Сейчас все протоколы допросов опубликованы, но читать их весьма тяжело. Мы знаем, какие пытки применялись к подследственным во второй половине 1930-х годов, знаем также, что процесс введения в следствие «специальных методов» вовсю пошел после убийства Кирова. Но в конце 1931-го — начале 1932 года подследственных еще не били, не применяли «стойки», не лишали сутками сна и даже не заставляли спать по очереди в битком набитой камере. Впоследствии Хармс неоднократно шокировал своих знакомых, называя время, проведенное в тюрьме, «прекрасным» и «замечательным» и заявляя, что предпочитает ДПЗ городу Курску, куда он в скором времени попал в ссылку. Разумеется, имелся в виду некий парадокс, о котором он напишет в дневнике в декабре 1936 года: «Я был наиболее счастлив, когда у меня отняли перо и бумагу и запретили что-либо делать. У меня не было тревоги, что я не делаю чего-то по своей вине. Совесть была спокойна, и я был счастлив. Это было, когда я сидел в тюрьме. Но если бы меня спросили, не хочу ли я опять туда или в положение, подобное тюрьме, я сказал бы: нет, НЕ ХОЧУ». Но сама возможность подобного парадокса, конечно, косвенно доказывает относительно сносный характер существования арестованных в ДПЗ во время предварительного следствия в декабре 1931-го — январе 1932 года — по сравнению с тем, что творилось уже четырьмя-пятью годами позже.

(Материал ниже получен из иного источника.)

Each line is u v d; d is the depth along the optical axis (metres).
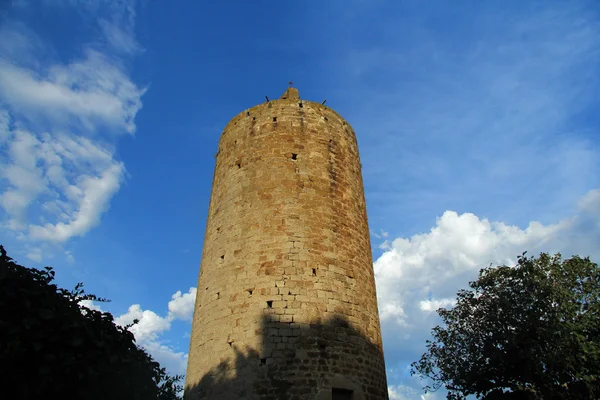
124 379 10.85
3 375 9.14
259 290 16.11
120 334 11.97
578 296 23.48
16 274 10.62
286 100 21.52
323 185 19.14
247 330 15.50
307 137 20.31
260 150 19.88
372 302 18.36
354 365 15.69
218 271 17.77
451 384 27.08
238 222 18.30
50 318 10.07
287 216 17.70
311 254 17.03
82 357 10.20
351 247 18.44
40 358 9.62
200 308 17.94
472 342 26.56
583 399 21.64
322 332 15.59
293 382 14.39
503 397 25.27
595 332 22.58
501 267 26.56
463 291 28.12
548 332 22.06
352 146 22.25
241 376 14.76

В связи с этим следует задаться вопросом — что же заставляло допрашиваемых в отсутствие пыток так откровенно оговаривать и себя, и своих знакомых? Посмотрим на допросы Хармса. Он был допрошен 11 декабря — на следующий день после ареста и первым среди всех арестованных. Сначала ему были заданы обычные вопросы анкетного характера: фамилия, имя, отчество, возраст, происхождение, род занятий, семейное положение и т. п. На вопрос об имущественном положении до и после революции Хармс ответил кратко: «неимущий», заявил, что никакой общественной работы не ведет, а свое образование охарактеризовал как «среднее и незаконченное высшее», очевидно, имея в виду неоконченный техникум. «По существу дела» Хармс на первом допросе показал следующее (текст записан рукой следователя):
«Я работаю в области литературы. Я человек политически не мыслящий, но по вопросу близкому мне, вопросу о литературе, заявляю, что я не согласен с политикой Советской власти в области литературы и ‹нрзб› желаю, в противовес существующим на сей счет правительственным мероприятиям, свободы печати, как для своего творчества, так и для литературного творчества близких мне по духу литераторов, составляющих вместе со мной единую литературную группу».